Chip shop owner Alfredo Fusco 'shot through door'

  • Published
Scales of justice

A court has heard how a murdered Catholic chip shop owner tried to barricade himself in a storeroom during a gun attack.

Robert James Clarke, 58, from Dundrod Road in Nutts Corner is on trial for the murder of 53-year-old Alfredo Fusco in north Belfast in February 1973.

On Tuesday, a retired police officer said he believed Mr Fusco had tried to hide behind a closed door.

He added that he believed a shot through the door hit him in the head.

Robert Clarke, who denies murder, claims he could not shoot a gun after losing two fingers in an industrial accident years earlier.

However, the court has also heard that he was later convicted of the murder of Margaret O'Neill on the New Lodge Road in 1975.

'Slumped'

Retired chief inspector Alan McCrum described to the court how he found Mr Fusco's body, slumped behind the store room door at the back of the shop.
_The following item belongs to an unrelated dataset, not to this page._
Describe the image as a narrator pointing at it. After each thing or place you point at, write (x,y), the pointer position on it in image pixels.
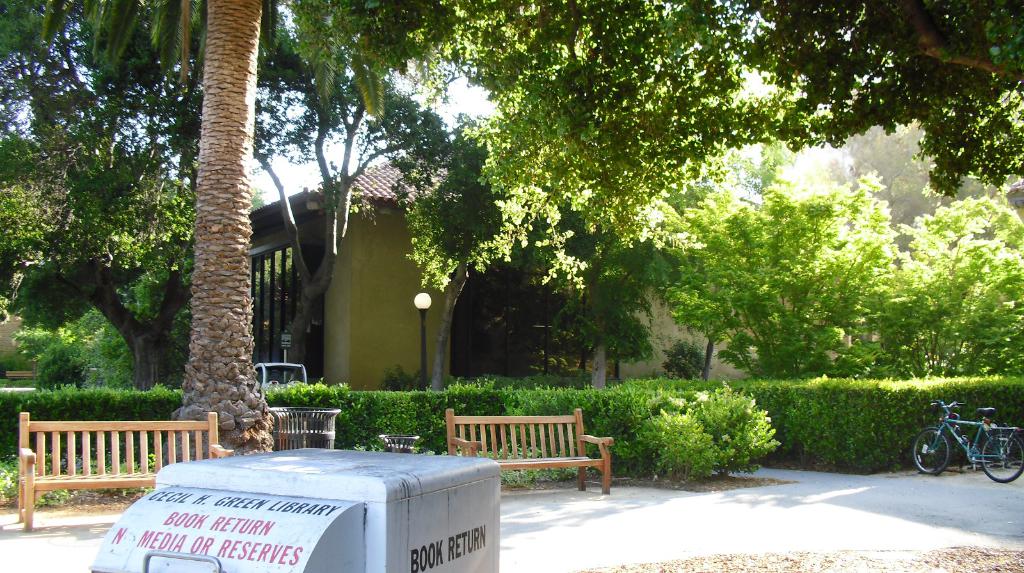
In this image we can see two wooden benches (197,430) and a cycle (944,459), between the wooden benches (217,432) there is a tree (237,403) and a trash can (291,421), behind the tree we can see bushes (734,395), trees (741,294), a house (411,308) and a lamp post (426,312).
The retired RUC scenes of crime officer said that he found two 9mm live rounds of ammunition outside the door, while he noticed one bullet hole and a further strike mark on the door caused by a .45 round.

Reading from a report made at the time, Mr McCrum said he had formed the opinion that Mr Fusco had been "against this door in an effort to keep it closed and was probably in a crouched position so not to be seen through the glass panel in the upper half of the door".

"In my opinion," he read, "of the two shots fired through the door, one struck Mr Fusco in the head and passed through the skull and landed on the floor.

"Possibily after this, the assassin forced the door sufficiently open to fire a shot into Mr Fusco's back as he lay prostrate on the floor".

Prosecuting QC Gordon Kerr claimed that Robert Clarke, armed with a Sterling sub machinegun, was one of the two gunmen Mr Fusco fled after he had "guessed correctly that they were coming after him".

'Jammed'

As Mr Fusco tried to wedge himself up against the door of the store, the sub machinegun jammed twice and Clarke "returned to his accomplice and exchanged the sub machinegun for the revolver and ran back and fired the revolver through the door".

The Diplock trial has already heard that Robert Clarke was arrested last year after finger and palm prints found on the store room door were identified as his.

The case had been reviewed by the Historical Inquiries Team.

Following his arrest in August last year, Clarke claimed that at the time he had worked as a "door hanger" although he accepted he had not worked in the north Belfast or York Road area.

Mr Kerr said that while Clarke could not explain how his prints got on the door, he maintained he had not shot Mr Fusco.